EXTRACT TO READ
===
News Release

CIRAD and African agricultural research institutions are stepping up their development

Business Announcement

Cirad

Participants in the Workshop Held to Draft the Ouagadougou Declaration de Ouagadougou

image: Participants in the workshop held to draft the Ouagadougou Declaration de Ouagadougou, and its signatories. view more 

Credit: © CIRAD

The Sahel countries currently face huge challenges. They have to cope with the effects and risks of climate change, growing population pressure, a security crisis in some regions, a strong urban dynamic leading to the redefinition of the relations between urban and rural areas and calling for significant investment in infrastructures, etc. there are many cases of tensions between communities. While in general, the population of the Sahel generally benefits from sufficient agricultural production, access poses a problem, resulting in recurrent under- or malnutrition. Human development indicators are among the lowest in the world.

The Sahel Alliance framework

However, many technical and organizational innovations generated by research to benefit development, already exist. It is therefore vital to continue those efforts and above all to step them up and coordinate them more efficiently, aiming to upscale their impact on beneficiaries. It was this ambition that prompted CIRAD and the national agricultural research institutions of the Sahel countries to sign the Ouagadougou Declaration* on 21 September 2018.
===
PROVIDED RECORDS
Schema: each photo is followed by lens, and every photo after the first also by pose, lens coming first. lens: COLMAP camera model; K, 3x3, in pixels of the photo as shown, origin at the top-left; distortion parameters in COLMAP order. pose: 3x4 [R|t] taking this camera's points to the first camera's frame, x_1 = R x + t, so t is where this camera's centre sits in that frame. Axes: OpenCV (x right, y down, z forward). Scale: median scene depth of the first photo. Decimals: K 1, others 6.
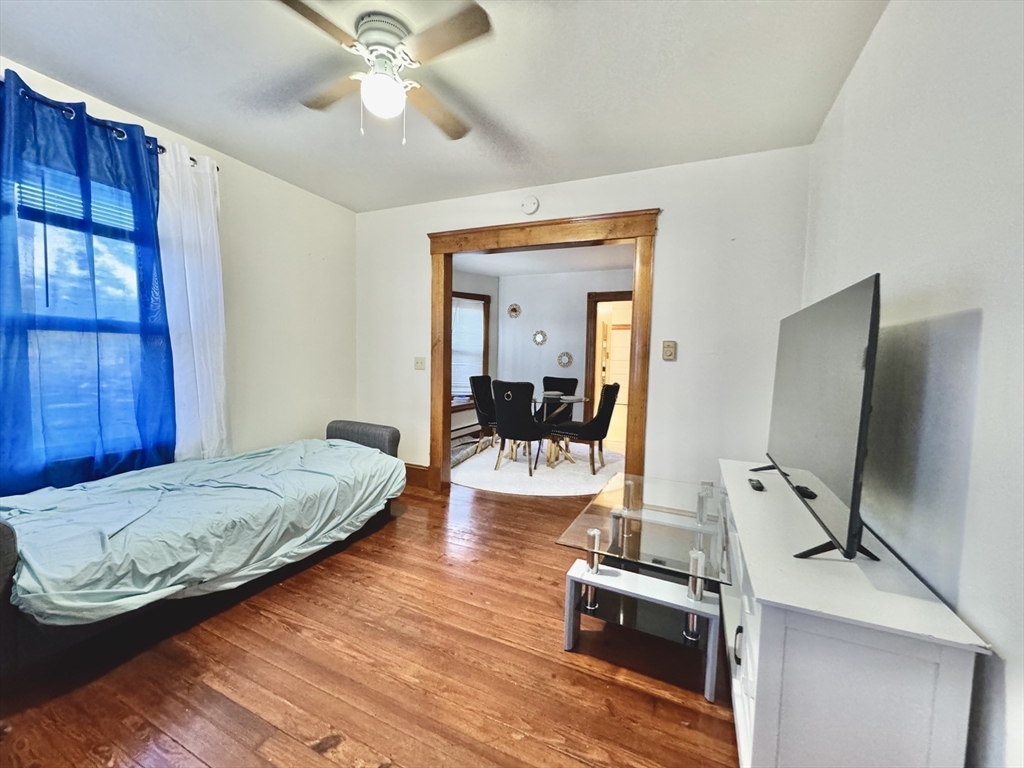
lens RADIAL K [[411.6, 0, 511.5], [0, 411.6, 383.2], [0, 0, 1]] dist [-0.002274, -0.000090]
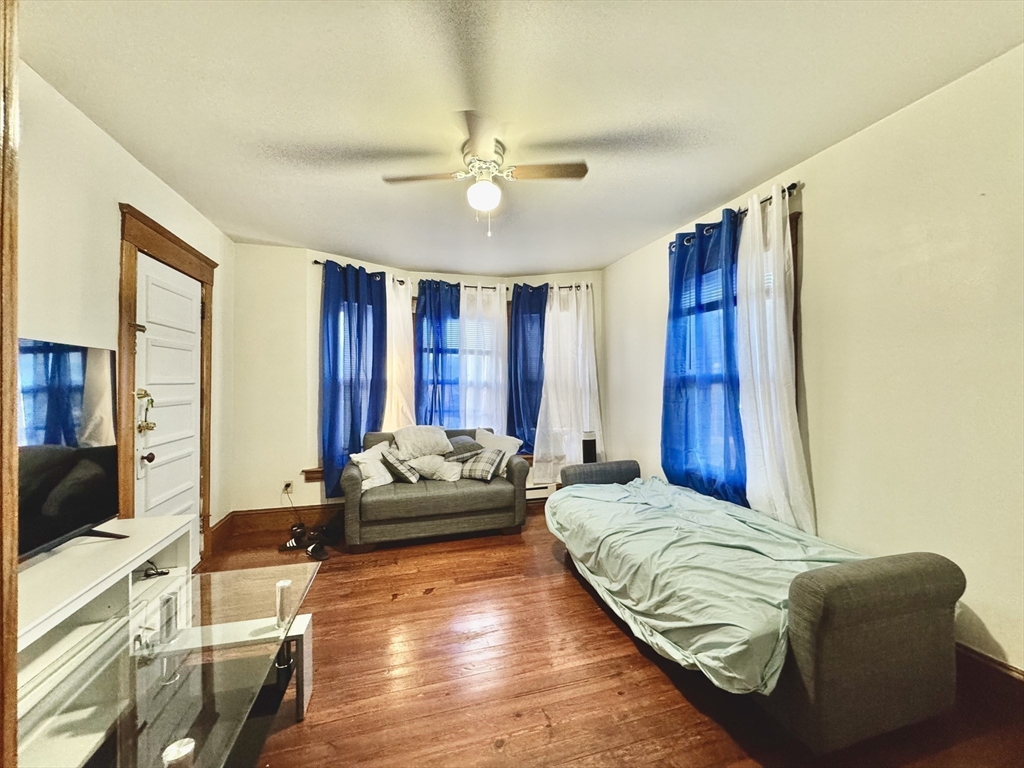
lens RADIAL K [[411.6, 0, 512.4], [0, 411.6, 380.2], [0, 0, 1]] dist [-0.002274, -0.000090]
pose [[-0.754420, -0.028950, -0.655753, 0.320282], [-0.062437, 0.997662, 0.027788, -0.124277], [0.653415, 0.061907, -0.754464, 1.484647]]
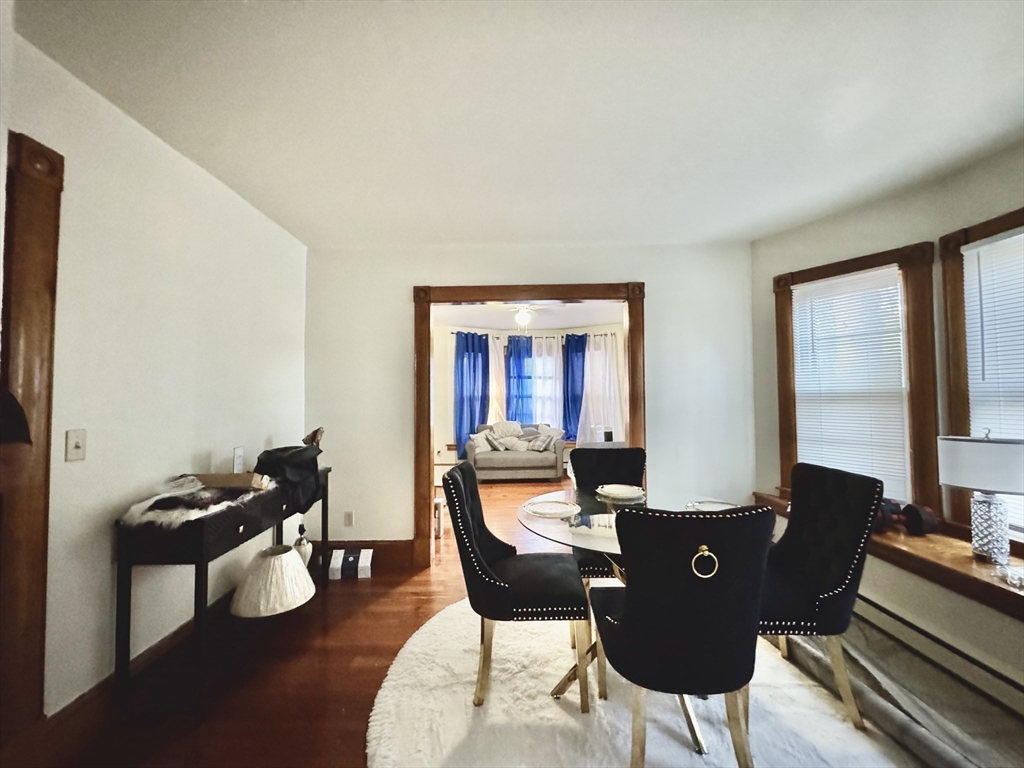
lens RADIAL K [[411.6, 0, 510.6], [0, 411.6, 383.9], [0, 0, 1]] dist [-0.002274, -0.000090]
pose [[-0.907658, -0.028908, -0.418713, 0.526382], [-0.042702, 0.998809, 0.023611, -0.168081], [0.417532, 0.039310, -0.907812, 2.091919]]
===
Write out the passage of the CIRAD news release above from "image: Participants in the" up to and including "in the world.", word for word.

RESPONSE FOR THIS EXERCISE
image: Participants in the workshop held to draft the Ouagadougou Declaration de Ouagadougou, and its signatories. view more 

Credit: © CIRAD

The Sahel countries currently face huge challenges. They have to cope with the effects and risks of climate change, growing population pressure, a security crisis in some regions, a strong urban dynamic leading to the redefinition of the relations between urban and rural areas and calling for significant investment in infrastructures, etc. there are many cases of tensions between communities. While in general, the population of the Sahel generally benefits from sufficient agricultural production, access poses a problem, resulting in recurrent under- or malnutrition. Human development indicators are among the lowest in the world.